§ Task details
Please convert the records below into a single numbered list with one line per item, leaving out blank lines and the pictures.
==== Information shown ====
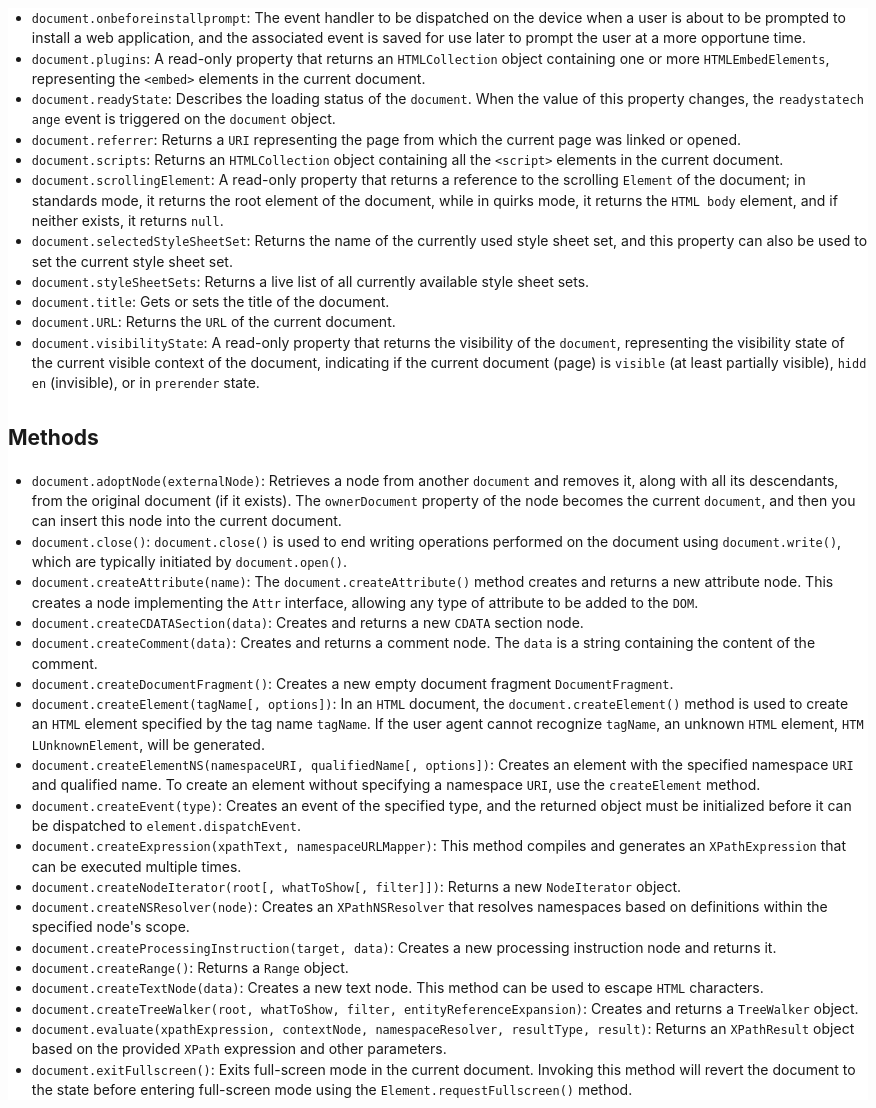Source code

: * `document.onbeforeinstallprompt`: The event handler to be dispatched on the device when a user is about to be prompted to install a web application, and the associated event is saved for use later to prompt the user at a more opportune time.
* `document.plugins`: A read-only property that returns an `HTMLCollection` object containing one or more `HTMLEmbedElements`, representing the `<embed>` elements in the current document.
* `document.readyState`: Describes the loading status of the `document`. When the value of this property changes, the `readystatechange` event is triggered on the `document` object.
* `document.referrer`: Returns a `URI` representing the page from which the current page was linked or opened.
* `document.scripts`: Returns an `HTMLCollection` object containing all the `<script>` elements in the current document.
* `document.scrollingElement`: A read-only property that returns a reference to the scrolling `Element` of the document; in standards mode, it returns the root element of the document, while in quirks mode, it returns the `HTML body` element, and if neither exists, it returns `null`.
* `document.selectedStyleSheetSet`: Returns the name of the currently used style sheet set, and this property can also be used to set the current style sheet set.
* `document.styleSheetSets`: Returns a live list of all currently available style sheet sets.
* `document.title`: Gets or sets the title of the document.
* `document.URL`: Returns the `URL` of the current document.
* `document.visibilityState`: A read-only property that returns the visibility of the `document`, representing the visibility state of the current visible context of the document, indicating if the current document (page) is `visible` (at least partially visible), `hidden` (invisible), or in `prerender` state.

## Methods
* `document.adoptNode(externalNode)`: Retrieves a node from another `document` and removes it, along with all its descendants, from the original document (if it exists). The `ownerDocument` property of the node becomes the current `document`, and then you can insert this node into the current document.
* `document.close()`: `document.close()` is used to end writing operations performed on the document using `document.write()`, which are typically initiated by `document.open()`.
* `document.createAttribute(name)`: The `document.createAttribute()` method creates and returns a new attribute node. This creates a node implementing the `Attr` interface, allowing any type of attribute to be added to the `DOM`.
* `document.createCDATASection(data)`: Creates and returns a new `CDATA` section node.
* `document.createComment(data)`: Creates and returns a comment node. The `data` is a string containing the content of the comment.
* `document.createDocumentFragment()`: Creates a new empty document fragment `DocumentFragment`.
* `document.createElement(tagName[, options])`: In an `HTML` document, the `document.createElement()` method is used to create an `HTML` element specified by the tag name `tagName`. If the user agent cannot recognize `tagName`, an unknown `HTML` element, `HTMLUnknownElement`, will be generated.
* `document.createElementNS(namespaceURI, qualifiedName[, options])`: Creates an element with the specified namespace `URI` and qualified name. To create an element without specifying a namespace `URI`, use the `createElement` method.
* `document.createEvent(type)`: Creates an event of the specified type, and the returned object must be initialized before it can be dispatched to `element.dispatchEvent`.
* `document.createExpression(xpathText, namespaceURLMapper)`: This method compiles and generates an `XPathExpression` that can be executed multiple times.
* `document.createNodeIterator(root[, whatToShow[, filter]])`: Returns a new `NodeIterator` object.
* `document.createNSResolver(node)`: Creates an `XPathNSResolver` that resolves namespaces based on definitions within the specified node's scope.
* `document.createProcessingInstruction(target, data)`: Creates a new processing instruction node and returns it.
* `document.createRange()`: Returns a `Range` object.
* `document.createTextNode(data)`: Creates a new text node. This method can be used to escape `HTML` characters.
* `document.createTreeWalker(root, whatToShow, filter, entityReferenceExpansion)`: Creates and returns a `TreeWalker` object.
* `document.evaluate(xpathExpression, contextNode, namespaceResolver, resultType, result)`: Returns an `XPathResult` object based on the provided `XPath` expression and other parameters.
* `document.exitFullscreen()`: Exits full-screen mode in the current document. Invoking this method will revert the document to the state before entering full-screen mode using the `Element.requestFullscreen()` method.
====
§ Your response
1. Source code
2. : * `document.onbeforeinstallprompt`: The event handler to be dispatched on the device when a user is about to be prompted to install a web application, and the associated event is saved for use later to prompt the user at a more opportune time.
3. * `document.plugins`: A read-only property that returns an `HTMLCollection` object containing one or more `HTMLEmbedElements`, representing the `<embed>` elements in the current document.
4. * `document.readyState`: Describes the loading status of the `document`. When the value of this property changes, the `readystatechange` event is triggered on the `document` object.
5. * `document.referrer`: Returns a `URI` representing the page from which the current page was linked or opened.
6. * `document.scripts`: Returns an `HTMLCollection` object containing all the `<script>` elements in the current document.
7. * `document.scrollingElement`: A read-only property that returns a reference to the scrolling `Element` of the document; in standards mode, it returns the root element of the document, while in quirks mode, it returns the `HTML body` element, and if neither exists, it returns `null`.
8. * `document.selectedStyleSheetSet`: Returns the name of the currently used style sheet set, and this property can also be used to set the current style sheet set.
9. * `document.styleSheetSets`: Returns a live list of all currently available style sheet sets.
10. * `document.title`: Gets or sets the title of the document.
11. * `document.URL`: Returns the `URL` of the current document.
12. * `document.visibilityState`: A read-only property that returns the visibility of the `document`, representing the visibility state of the current visible context of the document, indicating if the current document (page) is `visible` (at least partially visible), `hidden` (invisible), or in `prerender` state.
13. ## Methods
14. * `document.adoptNode(externalNode)`: Retrieves a node from another `document` and removes it, along with all its descendants, from the original document (if it exists). The `ownerDocument` property of the node becomes the current `document`, and then you can insert this node into the current document.
15. * `document.close()`: `document.close()` is used to end writing operations performed on the document using `document.write()`, which are typically initiated by `document.open()`.
16. * `document.createAttribute(name)`: The `document.createAttribute()` method creates and returns a new attribute node. This creates a node implementing the `Attr` interface, allowing any type of attribute to be added to the `DOM`.
17. * `document.createCDATASection(data)`: Creates and returns a new `CDATA` section node.
18. * `document.createComment(data)`: Creates and returns a comment node. The `data` is a string containing the content of the comment.
19. * `document.createDocumentFragment()`: Creates a new empty document fragment `DocumentFragment`.
20. * `document.createElement(tagName[, options])`: In an `HTML` document, the `document.createElement()` method is used to create an `HTML` element specified by the tag name `tagName`. If the user agent cannot recognize `tagName`, an unknown `HTML` element, `HTMLUnknownElement`, will be generated.
21. * `document.createElementNS(namespaceURI, qualifiedName[, options])`: Creates an element with the specified namespace `URI` and qualified name. To create an element without specifying a namespace `URI`, use the `createElement` method.
22. * `document.createEvent(type)`: Creates an event of the specified type, and the returned object must be initialized before it can be dispatched to `element.dispatchEvent`.
23. * `document.createExpression(xpathText, namespaceURLMapper)`: This method compiles and generates an `XPathExpression` that can be executed multiple times.
24. * `document.createNodeIterator(root[, whatToShow[, filter]])`: Returns a new `NodeIterator` object.
25. * `document.createNSResolver(node)`: Creates an `XPathNSResolver` that resolves namespaces based on definitions within the specified node's scope.
26. * `document.createProcessingInstruction(target, data)`: Creates a new processing instruction node and returns it.
27. * `document.createRange()`: Returns a `Range` object.
28. * `document.createTextNode(data)`: Creates a new text node. This method can be used to escape `HTML` characters.
29. * `document.createTreeWalker(root, whatToShow, filter, entityReferenceExpansion)`: Creates and returns a `TreeWalker` object.
30. * `document.evaluate(xpathExpression, contextNode, namespaceResolver, resultType, result)`: Returns an `XPathResult` object based on the provided `XPath` expression and other parameters.
31. * `document.exitFullscreen()`: Exits full-screen mode in the current document. Invoking this method will revert the document to the state before entering full-screen mode using the `Element.requestFullscreen()` method.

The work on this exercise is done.